# [Extracted data]
"""

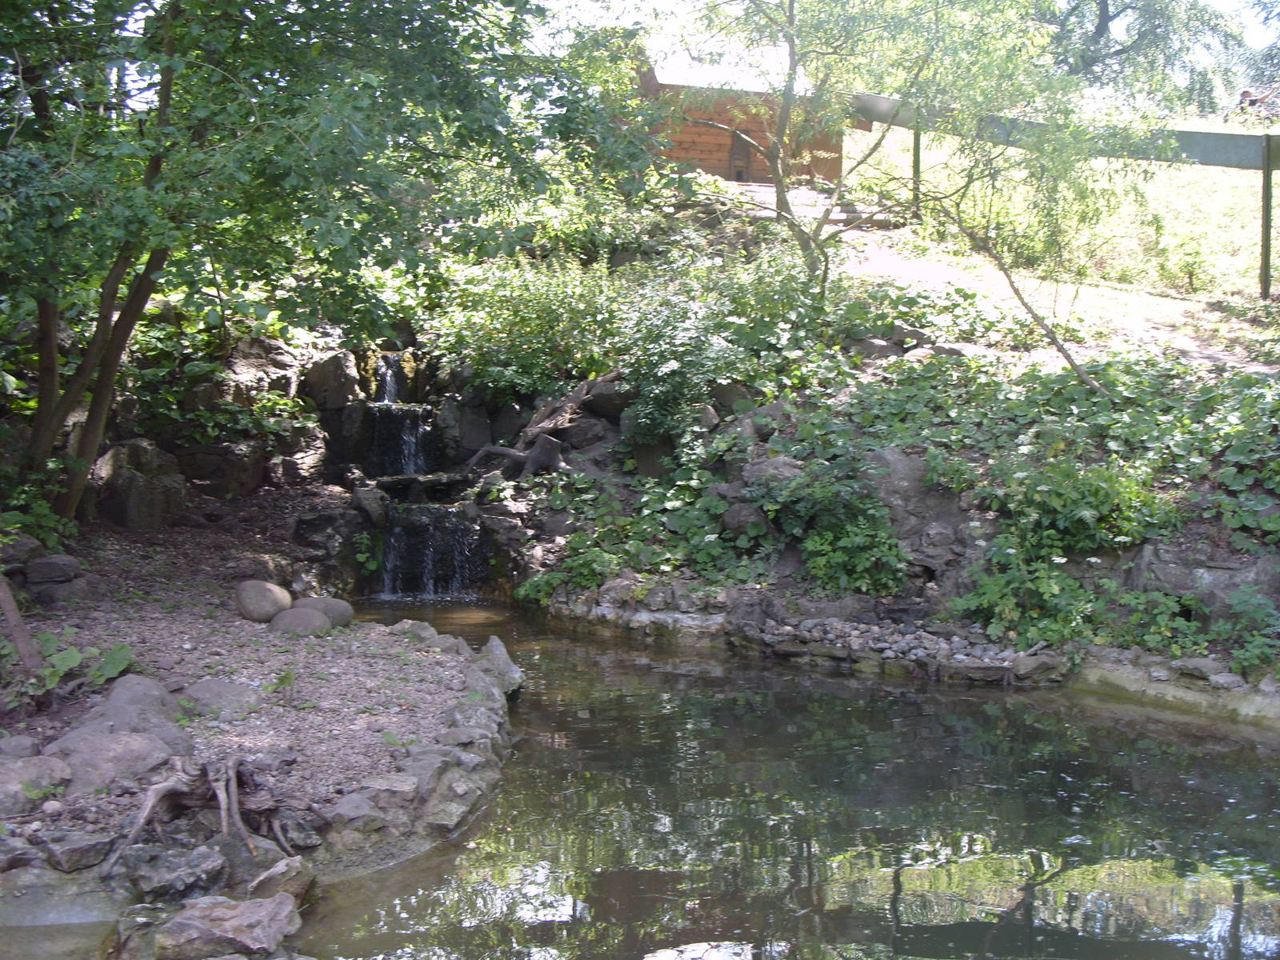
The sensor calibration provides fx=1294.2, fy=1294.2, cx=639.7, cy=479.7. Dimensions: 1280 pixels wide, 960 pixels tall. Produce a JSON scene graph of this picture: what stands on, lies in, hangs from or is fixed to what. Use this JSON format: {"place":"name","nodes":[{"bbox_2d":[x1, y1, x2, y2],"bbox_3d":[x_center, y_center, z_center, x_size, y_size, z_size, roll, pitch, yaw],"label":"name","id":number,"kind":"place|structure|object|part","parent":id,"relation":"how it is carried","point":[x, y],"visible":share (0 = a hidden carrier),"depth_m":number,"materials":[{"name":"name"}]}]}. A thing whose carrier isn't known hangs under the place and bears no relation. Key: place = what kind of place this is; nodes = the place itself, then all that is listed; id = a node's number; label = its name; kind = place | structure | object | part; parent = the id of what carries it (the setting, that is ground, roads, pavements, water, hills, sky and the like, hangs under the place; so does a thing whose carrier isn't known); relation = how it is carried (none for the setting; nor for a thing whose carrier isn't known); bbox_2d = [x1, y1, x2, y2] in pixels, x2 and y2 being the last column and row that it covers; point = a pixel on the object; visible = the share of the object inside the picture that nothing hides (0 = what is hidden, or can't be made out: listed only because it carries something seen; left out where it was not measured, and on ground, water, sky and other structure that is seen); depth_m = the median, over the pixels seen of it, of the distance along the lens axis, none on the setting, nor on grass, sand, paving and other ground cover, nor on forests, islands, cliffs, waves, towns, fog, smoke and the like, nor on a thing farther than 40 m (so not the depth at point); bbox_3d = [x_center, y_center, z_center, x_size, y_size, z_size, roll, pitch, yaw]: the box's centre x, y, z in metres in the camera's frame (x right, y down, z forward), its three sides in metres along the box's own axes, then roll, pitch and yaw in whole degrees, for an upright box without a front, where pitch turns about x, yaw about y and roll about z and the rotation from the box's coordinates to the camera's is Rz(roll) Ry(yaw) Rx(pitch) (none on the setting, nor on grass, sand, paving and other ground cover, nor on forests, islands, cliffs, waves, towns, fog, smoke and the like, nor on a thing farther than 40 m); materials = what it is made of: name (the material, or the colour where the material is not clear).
{"place":"outdoors","nodes":[
{"label":"outdoors","id":0,"kind":"place"},
{"bbox_2d":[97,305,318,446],"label":"shrub","id":1,"kind":"object","parent":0,"point":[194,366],"visible":0.49,"depth_m":10.80,"materials":[{"name":"green plant"}]},
{"bbox_2d":[0,493,500,884],"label":"gravel bank","id":2,"kind":"structure","parent":0,"point":[396,668],"materials":[{"name":"grey gravel"}]},
{"bbox_2d":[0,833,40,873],"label":"rock","id":3,"kind":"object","parent":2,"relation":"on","point":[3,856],"visible":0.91,"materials":[{"name":"grey stone"}]},
{"bbox_2d":[0,568,41,676],"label":"tree trunk","id":4,"kind":"object","parent":2,"relation":"on","point":[17,622],"visible":0.98,"materials":[{"name":"brown wood"}]},
{"bbox_2d":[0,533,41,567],"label":"rock","id":5,"kind":"object","parent":2,"relation":"on","point":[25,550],"visible":0.82,"depth_m":8.05,"materials":[{"name":"grey stone"}]},
{"bbox_2d":[0,732,42,758],"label":"rock","id":6,"kind":"object","parent":2,"relation":"on","point":[25,743],"visible":0.86,"depth_m":5.38,"materials":[{"name":"grey stone"}]},
{"bbox_2d":[0,755,71,814],"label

"""

# [What you need to do]
Pictures aside, please output the whole listing exactly as it appears above.

# [Written response]
The sensor calibration provides fx=1294.2, fy=1294.2, cx=639.7, cy=479.7. Dimensions: 1280 pixels wide, 960 pixels tall. Produce a JSON scene graph of this picture: what stands on, lies in, hangs from or is fixed to what. Use this JSON format: {"place":"name","nodes":[{"bbox_2d":[x1, y1, x2, y2],"bbox_3d":[x_center, y_center, z_center, x_size, y_size, z_size, roll, pitch, yaw],"label":"name","id":number,"kind":"place|structure|object|part","parent":id,"relation":"how it is carried","point":[x, y],"visible":share (0 = a hidden carrier),"depth_m":number,"materials":[{"name":"name"}]}]}. A thing whose carrier isn't known hangs under the place and bears no relation. Key: place = what kind of place this is; nodes = the place itself, then all that is listed; id = a node's number; label = its name; kind = place | structure | object | part; parent = the id of what carries it (the setting, that is ground, roads, pavements, water, hills, sky and the like, hangs under the place; so does a thing whose carrier isn't known); relation = how it is carried (none for the setting; nor for a thing whose carrier isn't known); bbox_2d = [x1, y1, x2, y2] in pixels, x2 and y2 being the last column and row that it covers; point = a pixel on the object; visible = the share of the object inside the picture that nothing hides (0 = what is hidden, or can't be made out: listed only because it carries something seen; left out where it was not measured, and on ground, water, sky and other structure that is seen); depth_m = the median, over the pixels seen of it, of the distance along the lens axis, none on the setting, nor on grass, sand, paving and other ground cover, nor on forests, islands, cliffs, waves, towns, fog, smoke and the like, nor on a thing farther than 40 m (so not the depth at point); bbox_3d = [x_center, y_center, z_center, x_size, y_size, z_size, roll, pitch, yaw]: the box's centre x, y, z in metres in the camera's frame (x right, y down, z forward), its three sides in metres along the box's own axes, then roll, pitch and yaw in whole degrees, for an upright box without a front, where pitch turns about x, yaw about y and roll about z and the rotation from the box's coordinates to the camera's is Rz(roll) Ry(yaw) Rx(pitch) (none on the setting, nor on grass, sand, paving and other ground cover, nor on forests, islands, cliffs, waves, towns, fog, smoke and the like, nor on a thing farther than 40 m); materials = what it is made of: name (the material, or the colour where the material is not clear).
{"place":"outdoors","nodes":[
{"label":"outdoors","id":0,"kind":"place"},
{"bbox_2d":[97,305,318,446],"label":"shrub","id":1,"kind":"object","parent":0,"point":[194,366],"visible":0.49,"depth_m":10.80,"materials":[{"name":"green plant"}]},
{"bbox_2d":[0,493,500,884],"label":"gravel bank","id":2,"kind":"structure","parent":0,"point":[396,668],"materials":[{"name":"grey gravel"}]},
{"bbox_2d":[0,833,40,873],"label":"rock","id":3,"kind":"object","parent":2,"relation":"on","point":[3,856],"visible":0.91,"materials":[{"name":"grey stone"}]},
{"bbox_2d":[0,568,41,676],"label":"tree trunk","id":4,"kind":"object","parent":2,"relation":"on","point":[17,622],"visible":0.98,"materials":[{"name":"brown wood"}]},
{"bbox_2d":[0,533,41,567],"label":"rock","id":5,"kind":"object","parent":2,"relation":"on","point":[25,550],"visible":0.82,"depth_m":8.05,"materials":[{"name":"grey stone"}]},
{"bbox_2d":[0,732,42,758],"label":"rock","id":6,"kind":"object","parent":2,"relation":"on","point":[25,743],"visible":0.86,"depth_m":5.38,"materials":[{"name":"grey stone"}]},
{"bbox_2d":[0,755,71,814],"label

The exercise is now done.